Categories
Quick Analysis

Can the Courts block President Trump from firing US Government Officials?

For many who supported Donald Trump’s return to the White House, the past two months have been breathtaking.  Of course, for those progressive Democrats who preferred “Sleepy Joe” Biden’s term in office, every day brings a new horror.

During an interview with CNN‘s Jake Tapper, House Minority Leader Hakeem Jeffries (D-NY) summed up the perspective of the left: “Donald Trump is a chaos agent…[h]e’s unleashing chaos on the American people. We are not losing in court. We are actually winning in court. The Trump administration is losing. We are partnering on at least 79 different lawsuits that have been brought related to about 35 different illegal or unconstitutional executive orders. And the Trump administration continues to lose in court, after court, after court… Donald Trump is intentionally unleashing extremism and outrageous things on the American people to try to disorient everyday Americans. Donald Trump is not a king. We will never bend the knee. Not now, not ever.” 

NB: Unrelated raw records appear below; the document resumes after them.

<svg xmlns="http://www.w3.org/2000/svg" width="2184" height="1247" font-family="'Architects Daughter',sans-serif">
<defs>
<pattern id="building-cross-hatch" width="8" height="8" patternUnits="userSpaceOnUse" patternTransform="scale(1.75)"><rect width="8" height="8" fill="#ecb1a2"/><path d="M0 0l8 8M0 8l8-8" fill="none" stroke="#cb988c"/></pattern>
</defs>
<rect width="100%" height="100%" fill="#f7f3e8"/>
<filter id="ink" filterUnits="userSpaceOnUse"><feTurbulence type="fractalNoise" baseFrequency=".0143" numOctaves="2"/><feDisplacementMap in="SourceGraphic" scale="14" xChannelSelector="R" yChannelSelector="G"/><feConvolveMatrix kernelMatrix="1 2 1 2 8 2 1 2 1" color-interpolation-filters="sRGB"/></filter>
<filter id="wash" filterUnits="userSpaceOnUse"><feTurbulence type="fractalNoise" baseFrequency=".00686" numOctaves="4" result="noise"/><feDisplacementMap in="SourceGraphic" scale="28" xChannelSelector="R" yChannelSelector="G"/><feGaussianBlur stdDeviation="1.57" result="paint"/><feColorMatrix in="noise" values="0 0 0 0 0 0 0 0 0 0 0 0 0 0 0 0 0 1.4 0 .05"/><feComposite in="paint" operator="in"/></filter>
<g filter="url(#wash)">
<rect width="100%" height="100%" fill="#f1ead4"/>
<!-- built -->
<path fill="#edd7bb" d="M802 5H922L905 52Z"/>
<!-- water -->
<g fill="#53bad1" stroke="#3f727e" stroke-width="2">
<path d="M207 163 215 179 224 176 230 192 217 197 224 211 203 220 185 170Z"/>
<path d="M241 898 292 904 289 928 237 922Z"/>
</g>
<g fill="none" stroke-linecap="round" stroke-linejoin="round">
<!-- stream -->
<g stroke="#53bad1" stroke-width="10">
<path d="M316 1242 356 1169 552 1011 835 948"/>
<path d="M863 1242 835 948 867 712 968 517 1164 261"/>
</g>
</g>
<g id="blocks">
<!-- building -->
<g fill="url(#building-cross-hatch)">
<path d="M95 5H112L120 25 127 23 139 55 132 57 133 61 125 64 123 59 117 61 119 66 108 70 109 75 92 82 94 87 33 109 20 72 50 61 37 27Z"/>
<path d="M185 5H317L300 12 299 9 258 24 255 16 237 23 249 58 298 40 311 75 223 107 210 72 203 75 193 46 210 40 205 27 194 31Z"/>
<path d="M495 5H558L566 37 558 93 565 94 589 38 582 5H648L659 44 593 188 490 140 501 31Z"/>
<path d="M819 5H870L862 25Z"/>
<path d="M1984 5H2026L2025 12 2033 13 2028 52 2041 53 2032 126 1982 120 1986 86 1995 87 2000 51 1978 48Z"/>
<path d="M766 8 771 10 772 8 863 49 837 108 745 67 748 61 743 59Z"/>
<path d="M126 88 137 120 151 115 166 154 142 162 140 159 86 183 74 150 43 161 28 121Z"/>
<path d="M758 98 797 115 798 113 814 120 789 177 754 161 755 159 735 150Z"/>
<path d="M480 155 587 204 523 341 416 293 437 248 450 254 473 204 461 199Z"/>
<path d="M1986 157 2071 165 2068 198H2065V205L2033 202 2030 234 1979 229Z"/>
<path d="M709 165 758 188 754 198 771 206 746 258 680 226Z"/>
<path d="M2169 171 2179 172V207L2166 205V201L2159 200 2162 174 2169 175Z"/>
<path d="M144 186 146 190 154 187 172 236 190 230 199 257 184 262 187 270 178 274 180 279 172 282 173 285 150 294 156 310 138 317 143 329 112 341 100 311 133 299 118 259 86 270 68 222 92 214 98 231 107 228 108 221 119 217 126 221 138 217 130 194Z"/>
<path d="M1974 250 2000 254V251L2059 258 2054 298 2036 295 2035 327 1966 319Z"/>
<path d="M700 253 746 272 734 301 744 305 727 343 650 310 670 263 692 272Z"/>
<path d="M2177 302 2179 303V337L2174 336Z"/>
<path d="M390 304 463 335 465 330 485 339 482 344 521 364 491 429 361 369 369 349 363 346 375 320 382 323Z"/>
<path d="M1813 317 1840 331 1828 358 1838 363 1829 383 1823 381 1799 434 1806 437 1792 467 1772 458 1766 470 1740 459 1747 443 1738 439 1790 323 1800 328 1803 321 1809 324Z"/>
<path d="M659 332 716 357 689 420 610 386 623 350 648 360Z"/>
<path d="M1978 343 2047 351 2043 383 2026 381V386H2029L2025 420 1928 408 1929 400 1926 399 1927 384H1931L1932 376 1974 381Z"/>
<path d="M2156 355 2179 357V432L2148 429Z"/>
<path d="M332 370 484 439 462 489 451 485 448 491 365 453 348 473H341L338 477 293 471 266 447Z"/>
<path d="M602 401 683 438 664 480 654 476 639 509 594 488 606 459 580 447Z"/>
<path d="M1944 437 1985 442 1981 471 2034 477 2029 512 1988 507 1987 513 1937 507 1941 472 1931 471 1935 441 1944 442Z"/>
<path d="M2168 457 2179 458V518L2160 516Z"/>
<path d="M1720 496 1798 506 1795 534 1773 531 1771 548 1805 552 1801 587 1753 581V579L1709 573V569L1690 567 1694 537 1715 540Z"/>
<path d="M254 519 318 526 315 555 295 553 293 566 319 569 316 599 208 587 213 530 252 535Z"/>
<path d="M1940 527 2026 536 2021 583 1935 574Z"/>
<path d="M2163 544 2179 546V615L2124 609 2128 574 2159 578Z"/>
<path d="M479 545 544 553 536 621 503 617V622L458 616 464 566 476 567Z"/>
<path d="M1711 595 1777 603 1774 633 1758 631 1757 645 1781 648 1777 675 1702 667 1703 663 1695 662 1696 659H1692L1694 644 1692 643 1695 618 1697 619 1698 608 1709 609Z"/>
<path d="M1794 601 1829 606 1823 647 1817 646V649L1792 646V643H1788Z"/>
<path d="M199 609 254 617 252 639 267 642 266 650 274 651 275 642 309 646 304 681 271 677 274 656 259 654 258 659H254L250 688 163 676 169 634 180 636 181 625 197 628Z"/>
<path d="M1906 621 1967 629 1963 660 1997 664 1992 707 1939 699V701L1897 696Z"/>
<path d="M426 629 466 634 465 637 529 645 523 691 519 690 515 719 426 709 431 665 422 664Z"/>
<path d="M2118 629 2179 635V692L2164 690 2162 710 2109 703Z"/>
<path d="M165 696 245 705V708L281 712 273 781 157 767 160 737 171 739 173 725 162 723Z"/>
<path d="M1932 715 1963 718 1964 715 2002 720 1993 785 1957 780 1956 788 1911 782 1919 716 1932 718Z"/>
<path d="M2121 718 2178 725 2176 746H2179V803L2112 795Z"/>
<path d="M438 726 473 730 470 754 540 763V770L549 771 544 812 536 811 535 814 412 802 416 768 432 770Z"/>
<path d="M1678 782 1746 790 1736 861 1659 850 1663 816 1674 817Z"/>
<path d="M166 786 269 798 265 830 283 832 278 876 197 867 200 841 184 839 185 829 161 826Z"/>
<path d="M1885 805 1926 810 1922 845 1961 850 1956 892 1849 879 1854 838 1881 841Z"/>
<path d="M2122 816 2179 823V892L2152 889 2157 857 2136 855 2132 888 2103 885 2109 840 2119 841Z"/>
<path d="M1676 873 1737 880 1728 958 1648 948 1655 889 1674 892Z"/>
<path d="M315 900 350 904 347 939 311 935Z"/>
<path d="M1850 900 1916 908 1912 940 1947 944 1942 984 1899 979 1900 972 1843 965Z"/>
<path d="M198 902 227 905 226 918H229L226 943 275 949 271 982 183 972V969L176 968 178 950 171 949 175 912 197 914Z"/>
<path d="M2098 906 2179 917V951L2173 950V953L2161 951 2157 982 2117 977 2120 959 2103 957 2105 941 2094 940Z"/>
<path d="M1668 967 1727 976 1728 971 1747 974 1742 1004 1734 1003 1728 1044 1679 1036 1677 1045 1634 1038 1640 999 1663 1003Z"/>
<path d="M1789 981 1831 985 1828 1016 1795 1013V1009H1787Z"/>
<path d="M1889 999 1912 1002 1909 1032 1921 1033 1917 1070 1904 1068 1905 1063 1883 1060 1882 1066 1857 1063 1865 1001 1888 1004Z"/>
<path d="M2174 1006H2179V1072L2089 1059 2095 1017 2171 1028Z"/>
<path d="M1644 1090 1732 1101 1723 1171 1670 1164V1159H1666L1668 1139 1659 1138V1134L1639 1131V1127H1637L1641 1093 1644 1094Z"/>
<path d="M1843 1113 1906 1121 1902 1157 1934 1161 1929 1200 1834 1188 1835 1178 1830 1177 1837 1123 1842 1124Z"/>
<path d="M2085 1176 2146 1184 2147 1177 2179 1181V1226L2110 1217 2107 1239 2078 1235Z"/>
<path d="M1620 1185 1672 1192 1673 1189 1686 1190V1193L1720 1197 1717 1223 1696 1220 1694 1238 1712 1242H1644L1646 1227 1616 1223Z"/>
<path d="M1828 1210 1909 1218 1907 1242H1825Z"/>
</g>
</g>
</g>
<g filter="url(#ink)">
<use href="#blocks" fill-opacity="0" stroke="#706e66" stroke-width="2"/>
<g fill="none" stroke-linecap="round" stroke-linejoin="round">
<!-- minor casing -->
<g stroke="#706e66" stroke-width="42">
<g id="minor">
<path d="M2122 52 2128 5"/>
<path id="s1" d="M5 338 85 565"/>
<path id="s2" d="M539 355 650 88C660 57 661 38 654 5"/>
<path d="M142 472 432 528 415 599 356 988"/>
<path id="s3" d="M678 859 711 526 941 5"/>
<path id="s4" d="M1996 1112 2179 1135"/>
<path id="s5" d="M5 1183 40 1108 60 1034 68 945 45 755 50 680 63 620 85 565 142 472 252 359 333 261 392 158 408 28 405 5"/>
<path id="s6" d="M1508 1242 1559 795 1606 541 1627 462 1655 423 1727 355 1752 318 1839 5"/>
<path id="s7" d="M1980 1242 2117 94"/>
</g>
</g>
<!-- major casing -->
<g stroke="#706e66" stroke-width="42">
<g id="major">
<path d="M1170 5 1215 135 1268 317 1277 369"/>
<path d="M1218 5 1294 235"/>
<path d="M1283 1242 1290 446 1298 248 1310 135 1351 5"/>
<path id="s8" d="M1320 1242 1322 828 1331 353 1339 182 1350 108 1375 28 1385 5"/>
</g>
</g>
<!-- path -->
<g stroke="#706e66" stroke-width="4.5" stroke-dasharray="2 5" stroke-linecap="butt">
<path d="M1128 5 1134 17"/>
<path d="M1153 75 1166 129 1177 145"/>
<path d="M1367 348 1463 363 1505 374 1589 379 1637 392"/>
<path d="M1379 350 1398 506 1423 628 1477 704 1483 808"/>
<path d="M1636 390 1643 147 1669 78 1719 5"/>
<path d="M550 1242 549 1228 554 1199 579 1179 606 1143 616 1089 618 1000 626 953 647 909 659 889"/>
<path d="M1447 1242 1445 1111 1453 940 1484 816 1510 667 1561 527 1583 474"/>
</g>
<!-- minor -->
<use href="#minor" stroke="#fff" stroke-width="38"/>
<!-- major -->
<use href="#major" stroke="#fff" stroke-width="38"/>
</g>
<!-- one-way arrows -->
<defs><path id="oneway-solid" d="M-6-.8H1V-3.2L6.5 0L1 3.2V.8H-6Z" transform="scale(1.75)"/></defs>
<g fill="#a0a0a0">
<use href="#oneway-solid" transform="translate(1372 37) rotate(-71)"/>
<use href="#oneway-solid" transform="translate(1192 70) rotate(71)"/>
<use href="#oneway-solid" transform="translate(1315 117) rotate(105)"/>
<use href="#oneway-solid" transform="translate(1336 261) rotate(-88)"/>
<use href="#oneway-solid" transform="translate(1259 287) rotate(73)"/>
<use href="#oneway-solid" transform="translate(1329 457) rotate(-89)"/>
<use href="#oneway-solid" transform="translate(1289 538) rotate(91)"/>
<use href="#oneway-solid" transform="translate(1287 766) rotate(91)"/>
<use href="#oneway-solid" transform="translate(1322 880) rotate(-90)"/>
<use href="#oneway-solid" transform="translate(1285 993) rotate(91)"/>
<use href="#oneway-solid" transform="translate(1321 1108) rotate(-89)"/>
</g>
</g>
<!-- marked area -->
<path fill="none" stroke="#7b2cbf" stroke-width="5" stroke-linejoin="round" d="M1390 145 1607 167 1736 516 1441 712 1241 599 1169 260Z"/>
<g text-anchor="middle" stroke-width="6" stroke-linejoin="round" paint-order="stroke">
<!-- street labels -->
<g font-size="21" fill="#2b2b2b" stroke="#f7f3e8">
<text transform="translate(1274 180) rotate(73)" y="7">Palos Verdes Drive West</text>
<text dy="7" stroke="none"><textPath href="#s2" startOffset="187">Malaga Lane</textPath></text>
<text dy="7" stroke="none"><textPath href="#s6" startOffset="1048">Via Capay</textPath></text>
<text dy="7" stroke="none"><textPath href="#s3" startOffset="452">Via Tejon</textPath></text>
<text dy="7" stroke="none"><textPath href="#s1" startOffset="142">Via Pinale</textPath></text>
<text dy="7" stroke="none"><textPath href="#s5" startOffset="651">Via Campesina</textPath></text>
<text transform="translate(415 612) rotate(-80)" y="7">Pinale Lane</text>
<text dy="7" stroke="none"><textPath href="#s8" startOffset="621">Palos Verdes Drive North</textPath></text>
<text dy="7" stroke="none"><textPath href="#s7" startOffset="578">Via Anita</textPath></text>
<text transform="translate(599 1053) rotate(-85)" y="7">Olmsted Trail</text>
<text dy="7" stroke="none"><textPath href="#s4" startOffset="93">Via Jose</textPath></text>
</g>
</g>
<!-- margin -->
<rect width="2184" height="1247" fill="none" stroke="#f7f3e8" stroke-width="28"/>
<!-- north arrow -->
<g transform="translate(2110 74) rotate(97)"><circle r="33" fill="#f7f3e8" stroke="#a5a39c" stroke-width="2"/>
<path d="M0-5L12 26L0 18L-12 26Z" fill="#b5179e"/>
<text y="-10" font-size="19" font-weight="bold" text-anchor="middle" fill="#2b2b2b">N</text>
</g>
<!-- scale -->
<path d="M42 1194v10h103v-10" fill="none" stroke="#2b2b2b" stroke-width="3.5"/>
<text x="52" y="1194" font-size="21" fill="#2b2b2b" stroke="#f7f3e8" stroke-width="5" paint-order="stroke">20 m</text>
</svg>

Remember when the party out of power was called the “loyal opposition?”

Clearly, Representative Jeffries used some extreme rhetoric of his own during his statement, particularly in his discussion of the Trump Administration’s losses in court, reversals which are allegedly based on the President’s “illegal and unconstitutional” Executive Orders.

In a previous article, we discussed that these “losses” are exaggerated.  The Executive Order on Birthright citizenship for the children of illegal aliens was objectively unconstitutional; the freezing of funds for foreign aid is not.

One activity that has led to some confusion (at least among Democrats) is the firing of various government officials such as the heads of various agencies and governmental offices, an example of what Jeffries and his fellow progressives call “chaos.” (For some reason, no Democrat, except for maybe Texas Representative Henry Cueller, ever described the situation at the Southern Border during the Biden years as “chaotic”; but that is a subject for another time.)

“In an unprecedented purge of the military’s senior leadership,” CNN reports, “President Donald Trump  announced he was dismissing Chairman of the Joint Chiefs of Staff Charles Q. Brown and replacing him with Air Force Lt. Gen. John Dan ‘Razin’ Caine…[m]inutes later, [Defense Secretary Pete] Hegseth released a statement announcing he’d fired Admiral Lisa Franchetti, the chief of the Navy…Hegseth called Franchetti a ‘DEI hire’ in his 2024 book, in which he wrote: ‘If naval operations suffer, at least we can hold our heads high. Because at least we have another first! The first female member of the Joint Chiefs of Staff — hooray.’” 

Then there was this story from the Associated Press; “The Trump administration has fired about 1,000 newly hired National Park Service employees who maintain and clean parks, educate visitors and perform other functions as part of its broad-based effort to downsize government. The firings, which weren’t publicly announced but were confirmed by Democratic senators and House members, come amid what has been a chaotic rollout of an aggressive program to eliminate thousands of federal jobs.” 

According to Reuters, “[t]he campaign by President Donald Trump and his adviser Elon Musk to radically cut back the U.S. bureaucracy [has resulted in the] firing [of] more than 9,500 workers who handled everything from managing federal lands to caring for military veterans. Workers at the departments of Interior, Energy, Veterans Affairs, Agriculture and Health and Human Services had their employment terminated…[t]he firings, reported by Reuters and other major U.S. media outlets, are in addition to the roughly 75,000 workers who have taken a buyout that Trump and Musk have offered to get them to leave voluntarily, according to the White House. That equals about 3% of the 2.3 million person civilian workforce.” 

Of course, not everyone fired during this allegedly “chaotic” realignment is taking their severance pay and looking for another job.  Several, particularly the heads of certain federal agencies, have sought to keep their jobs with court actions – and some have been successful.